Zinssenkung auf historisches Niveau, Strafzinsen: EZB erntet mit heikler Mission vorab Kritik.
Zinssenkung auf historisches Niveau, Strafzinsen: EZB erntet mit heikler Mission vorab Kritik. ©dpa (Themenbild)
Die EZB steht vor einem historischen Schritt: An diesem Donnerstag könnte sie die extrem tiefen Zinsen weiter senken und zudem eine Art Strafgebühr für Geschäftsbanken festlegen. Die deutsche Finanzbranche warnt vor einer Enteignung der Sparer und vor einer "Medizin ohne Wirkung".

Vor der Ratssitzung der Europäischen Zentralbank (EZB) an diesem Donnerstag hat die deutsche Finanzbranche vor den möglichen Folgen einer weiteren Leitzinssenkung gewarnt.

Gemeinsamer Appell: “Niedrigzinsen enteignen Sparer”

In einem in der “Bild”-Zeitung veröffentlichten gemeinsamen Appell betonen die Präsidenten des Bundesverbandes der Deutschen Volksbanken und Raiffeisenbanken (BVR), des Deutschen Sparkassen- und Giroverbandes (DSGV) und des Gesamtverbandes der Deutschen Versicherungswirtschaft (GDV): “Niedrigzinsen enteignen Sparer.”

Auch IW warnt EZB vor weiterer Zinssenkung

Dem Appell schloss sich das Institut der deutschen Wirtschaft Köln (IW) an.

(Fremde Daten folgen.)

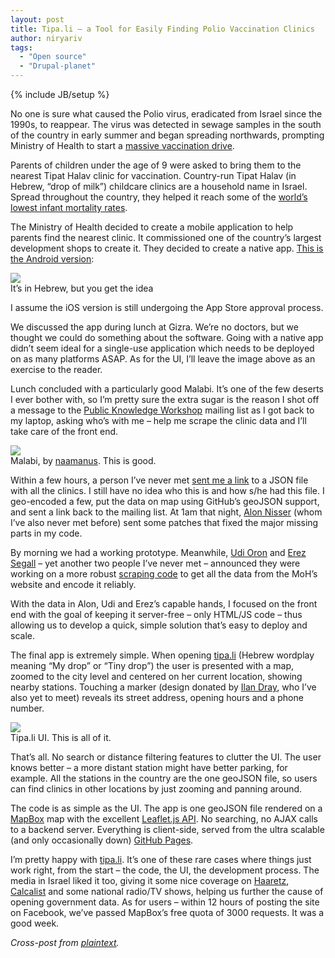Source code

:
 ```yaml
---
layout: post
title: Tipa.li – a Tool for Easily Finding Polio Vaccination Clinics
author: niryariv
tags:
  - "Open source"
  - "Drupal-planet"
---
```

{% include JB/setup %}

No one is sure what caused the Polio virus, eradicated from Israel since the 1990s, to reappear. The virus was detected in sewage samples in the south of the country in early summer and began spreading northwards, prompting Ministry of Health to start a [massive vaccination drive](http://www.npr.org/blogs/health/2013/09/02/217194998/to-keep-polio-at-bay-israel-revaccinates-a-million-kids).

Parents of children under the age of 9 were asked to bring them to the nearest Tipat Halav clinic for vaccination. Country-run Tipat Halav (in Hebrew, “drop of milk”) childcare clinics are a household name in Israel. Spread throughout the country, they helped it reach some of the [world’s lowest infant mortality rates](http://www.indexmundi.com/facts/indicators/SP.DYN.IMRT.IN/compare?country=il#country=au:xd:xr:xs:il:gb:us).

The Ministry of Health decided to create a mobile application to help parents find the nearest clinic. It commissioned one of the country’s largest development shops to create it. They decided to create a native app. [This is the Android version](https://play.google.com/store/apps/details?id=com.matrix.tipathalav):

<div class="thumbnail">
  <img src="{{BASE_PATH}}/assets/images/posts/tipa/image1.jpg" />
  <div class="caption">It’s in Hebrew, but you get the idea</div>
</div>


I assume the iOS version is still undergoing the App Store approval process.

We discussed the app during lunch at Gizra. We’re no doctors, but we thought we could do something about the software. Going with a native app didn’t seem ideal for a single-use application which needs to be deployed on as many platforms ASAP. As for the UI, I’ll leave the image above as an exercise to the reader.

<!-- more -->

Lunch concluded with a particularly good Malabi. It’s one of the few deserts I ever bother with, so I’m pretty sure the extra sugar is the reason I shot off a message to the [Public Knowledge Workshop](http://www.hasadna.org.il/en/) mailing list as I got back to my laptop, asking who’s with me – help me scrape the clinic data and I’ll take care of the front end.

<div class="thumbnail">
  <img src="{{BASE_PATH}}/assets/images/posts/tipa/image2.jpg" />
  <div class="caption">Malabi, by <a href="http://www.flickr.com/photos/7826272@N06/4818656579/in/photolist-8kNSHR-6c2Z8H-rzrQQ-5AsnHV-rzrTY-Dv5gr-avrhAk-5Zu4Hp">naamanus</a>. This is good.</div>
</div>

Within a few hours, a person I’ve never met [sent me a link](https://twitter.com/sharonmoravi/status/371632490147880960) to a JSON file with all the clinics. I still have no idea who this is and how s/he had this file. I geo-encoded a few, put the data on map using GitHub’s geoJSON support, and sent a link back to the mailing list. At 1am that night, [Alon Nisser](http://degeladom.wordpress.com/) (whom I’ve also never met before) sent some patches that fixed the major missing parts in my code.

By morning we had a working prototype. Meanwhile, [Udi Oron](http://about.me/udioron) and [Erez Segall](http://www.linkedin.com/profile/view?id=163884606) – yet another two people I’ve never met – announced they were working on a more robust [scraping code](https://github.com/segalle/milkscrapper) to get all the data from the MoH’s website and encode it reliably.

With the data in Alon, Udi and Erez’s capable hands, I focused on the front end with the goal of keeping it server-free – only HTML/JS code – thus allowing us to develop a quick, simple solution that’s easy to deploy and scale.

The final app is extremely simple. When opening [tipa.li](http://tipa.li/) (Hebrew wordplay meaning “My drop” or “Tiny drop”) the user is presented with a map, zoomed to the city level and centered on her current location, showing nearby stations. Touching a marker (design donated by [Ilan Dray](http://www.inkod-hypera.com/), who I’ve also yet to meet) reveals its street address, opening hours and a phone number.

<div class="thumbnail">
  <img src="{{BASE_PATH}}/assets/images/posts/tipa/image3.jpg" />
  <div class="caption">Tipa.li UI. This is all of it.</div>
</div>


That’s all. No search or distance filtering features to clutter the UI. The user knows better – a more distant station might have better parking, for example. All the stations in the country are the one geoJSON file, so users can find clinics in other locations by just zooming and panning around.

The code is as simple as the UI. The app is one geoJSON file rendered on a [MapBox](http://mapbox.com/) map with the excellent [Leaflet.js API](http://leafletjs.com/). No searching, no AJAX calls to a backend server. Everything is client-side, served from the ultra scalable (and only occasionally down) [GitHub Pages](http://pages.github.com/).

I’m pretty happy with [tipa.li](http://tipa.li/). It’s one of these rare cases where things just work right, from the start – the code, the UI, the development process. The media in Israel liked it too, giving it some nice coverage on [Haaretz](http://www.haaretz.co.il/captain/room404/1.2111744), [Calcalist](http://www.calcalist.co.il/local/articles/0,7340,L-3611389,00.html) and some national radio/TV shows, helping us further the cause of opening government data. As for users – within 12 hours of posting the site on Facebook, we’ve passed MapBox’s free quota of 3000 requests. It was a good week.

_Cross-post from [plaintext](http://niryariv.wordpress.com/2013/09/03/tipa-li-a-tool-for-easily-finding-polio-vaccination-clinics/)._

Die Zinssenkung erschwere der Europäischen Zentralbank die Rückkehr zu einer “neutralen Politik, zu der ein Zins von eher drei Prozent als von null passt”, so IW-Direktor Michael Hüther. “Sie plündert die Ersparnisse aus, sie bedroht die Lebensversicherung”, fügte er in seinem Gastbeitrag für die “Bild”-Zeitung (Dienstagsausgabe) hinzu.

Hüther warnte zugleich vor einer neuen Blase an den Finanzmärkten. “Die Hoffnung der Börsianer, eine Zinssenkung könnte den DAX über die Hürde von 10.000 Punkten hieven, steht deshalb auf dünnem Eis. Nichts wäre gewonnen, wenn ein baldiger Kursrutsch dafür den Boden entzieht.”

Patient Europa

Zusätzliche geldpolitische Lockerungen seien daher gefährlich für die Spar- und Stabilitätskultur in Deutschland. Zumal die Verbandspräsidenten den “Patient Europa” inzwischen “auf einem langsamen, aber fortschreitenden Kurs der Besserung” sehen. Die von vielen Ökonomen für dieses und nächstes Jahr erwartete wirtschaftliche Erholung im Euroraum spreche klar gegen weitere geldpolitische Maßnahmen. Auch Deflationsgefahren seien nicht erkennbar, betonten die Verbandschefs.

Historisch niedriger Leitzins

Ungewohnt deutlich deuten führende Notenbanker seit Wochen an, dass die EZB den bereits historisch niedrigen Leitzins im Kampf gegen die zu niedrige Inflation am Donnerstag unter die Marke von 0,25 Prozent senken könnte. In der Diskussion sind außerdem Strafzinsen für Geschäftsbanken, die größere Geldbestände bei der EZB horten.

Der Chef des Münchner Ifo-Instituts, Hans-Werner Sinn, warnte in der “Wirtschaftswoche” ebenfalls vor möglichen Folgen für die Sparer durch den sogenannten negativen Einlagezins.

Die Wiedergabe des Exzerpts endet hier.